蔣霆經歷過多次高難度任務,經驗遠比自己和沈英嵐豐富,他說這話是在暗示什麽嗎?

解昭摸不準蔣霆的態度。

他隱約覺得,這人在不經意間傳遞出某些信息,但又投鼠忌器,並不願和一條戰壕裏的隊友徹底地開誠布公,總是說一半咽一半,仿佛在擔心自己提供信息的越多,對方獲得高分的幾率越大。

過了一會兒,沈英嵐指了指合不上的綠棺材:“怎麽處理?”

解昭剛想開口,就在這時,他的眼角餘光驀的瞥見,不遠處的樹叢後面似乎有什麽東西在動,頭皮就是一炸。

那是一道瘦瘦長長的黑影。

和他噩夢中的少年身形一致,躲在樹後,微微冒頭。

黑影輕輕搖擺,向他招了招手。

解昭想也沒想,拔腿就追,一邊喊沈英嵐:“他在那!快!”

等他跑出去十幾步追到了那棵樹後,再一擡眼,卻發現那道細瘦的影子不知什麽時候退到了更深處的地方,站在另一棵樹後面,繼續向他招手。

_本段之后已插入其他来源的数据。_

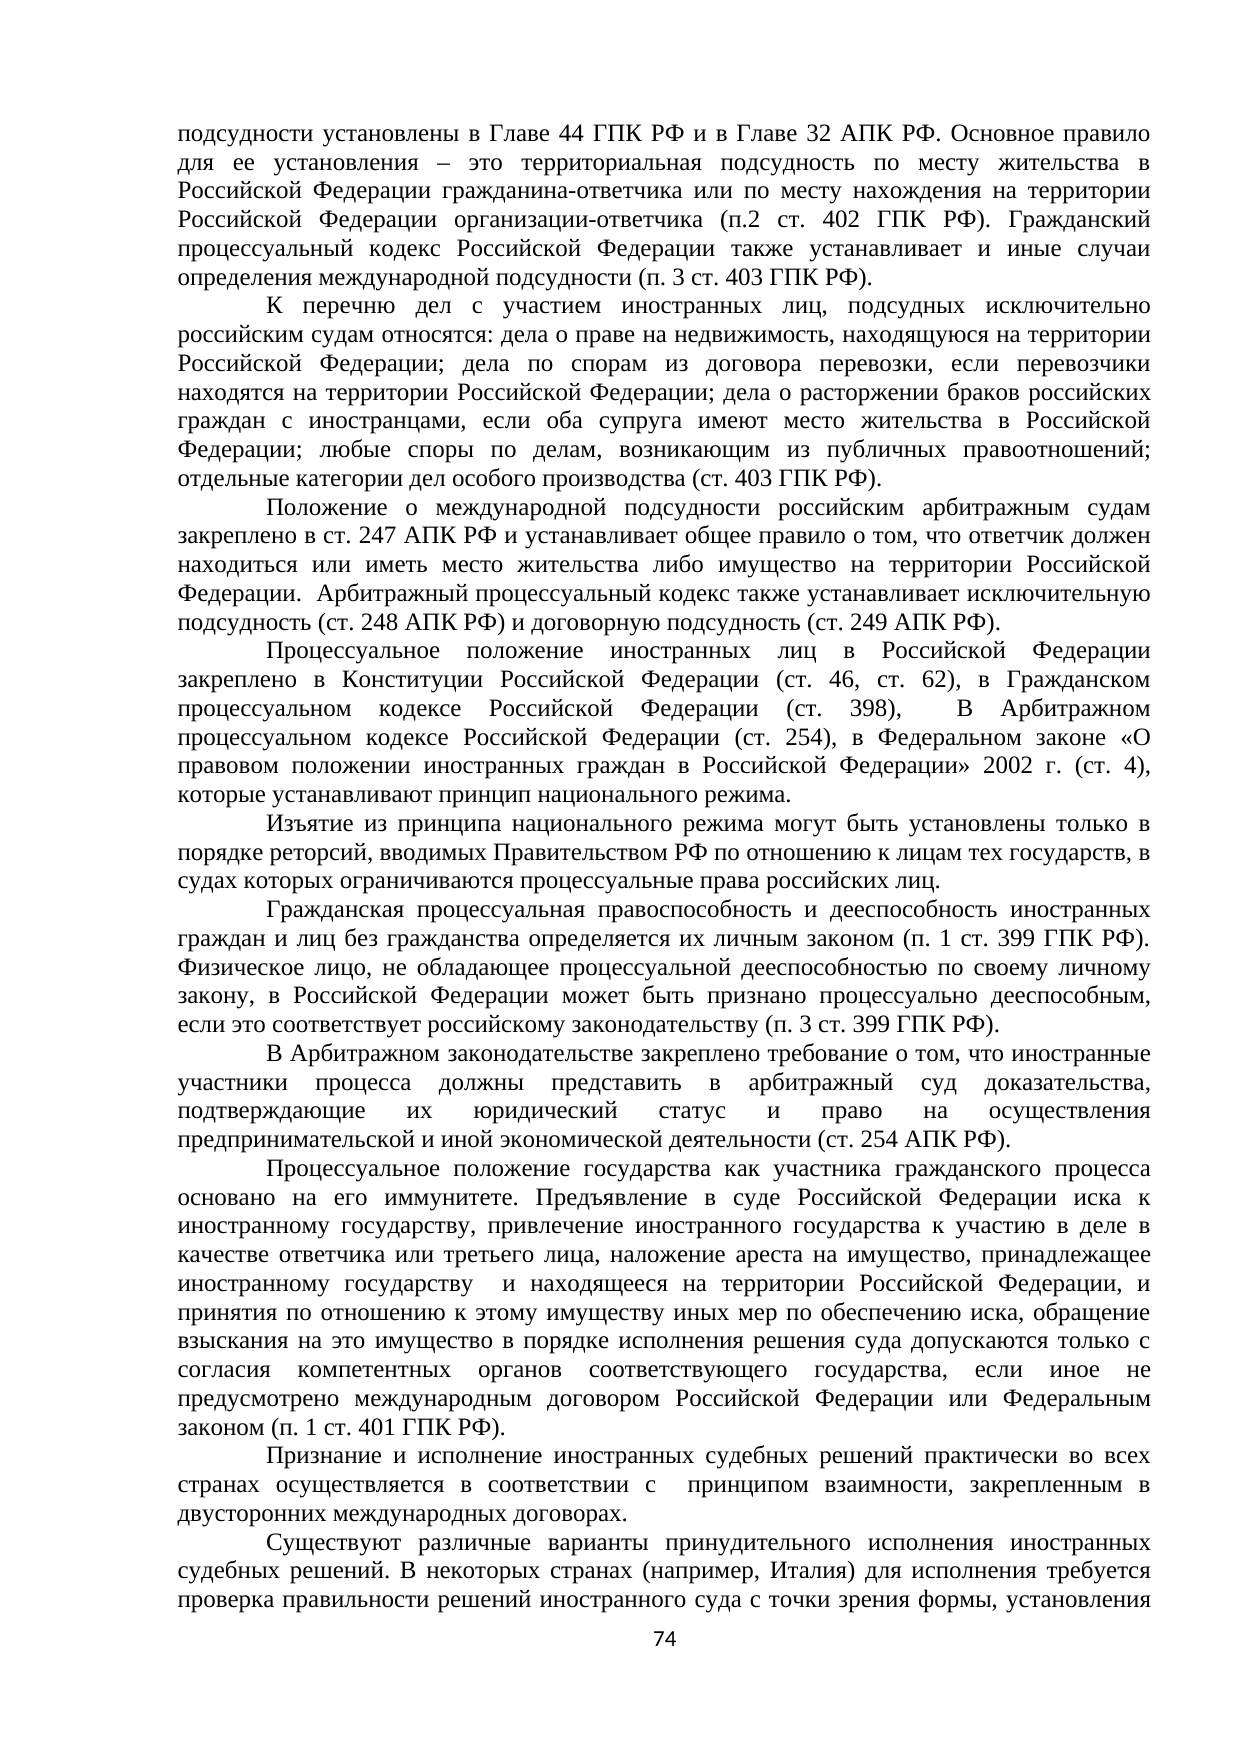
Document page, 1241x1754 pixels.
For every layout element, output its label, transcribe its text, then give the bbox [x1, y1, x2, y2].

解昭的心臟砰砰亂跳,幾乎是下意識就要跟著繼續往前追,卻在這時候忽然想到了什麽,抽空回頭望了一眼。

沈英嵐和蔣霆站在原地,面無表情地望著他,寸步未動。

他們怎麽回事?

解昭一楞,有種不真實的破碎感霎時間湧入腦海,就好像這個世界被某種力量定格在了原地,只有他和那道黑影是活動自如的。

“是挺輕的。”

沈英嵐的聲音在耳邊響起,如同一道驚雷,瞬間把他的思維拉扯回了現實世界。

解昭猛地醒過神來。

下一秒,他的瞳孔劇烈收縮,腦子裏轟然一聲巨響,手腳仿佛失血過多般又冷又麻。

他發現自己和沈英嵐、蔣霆一前一後踏在來時山道上,正合力擡著那座綠色的人形棺材。

兩旁的樹木在風中沙沙作響,仿佛是暴雨來臨前的哀鳴。

剛剛發生了什麽?

為什麽他會在這裏?還擡著這副棺材?

為什麽?

那道黑影呢??

他似乎產生了短時間的失憶。

解昭只覺腦子裏一片空白,手跟著一松。

沈英嵐沒留意他的反常,被手裏突然加重的重量連累地一個趔趄,差點一頭撞在解昭身上。

“搞什麽——”她站穩腳跟,剛要指責解昭莫名其妙松手,卻見他臉色蒼白地倒退了一步,直勾勾地瞪著這具棺材看。

她不由得一楞:“你怎麽了?”

“為什麽,你們要擡……這個東西下山?”解昭嗓音嘶啞,牙關輕輕地打著顫。

自從來到恰圖蘭卡島,他從沒有慌過。

這是第一次。

不,昨晚之後的,第二次。

沈英嵐有些茫然:“你在說什麽呢,不是你剛剛說要擡回去的?”

解昭:“……我?”

“對啊,我好說歹說地勸你這玩意鬼的很讓你別擡,你不聽非要擡……等等。”沈英嵐終於意識到了不對勁,沈下聲問:“難道剛剛,不是你……?”

蔣霆把棺材放在地上,回過頭打量解昭的臉色。

“把剛剛發生過的事情再跟我說一遍。”解昭低聲道,“從我們發現棺材內壁有血之後的所有事情,細節都不要漏過。”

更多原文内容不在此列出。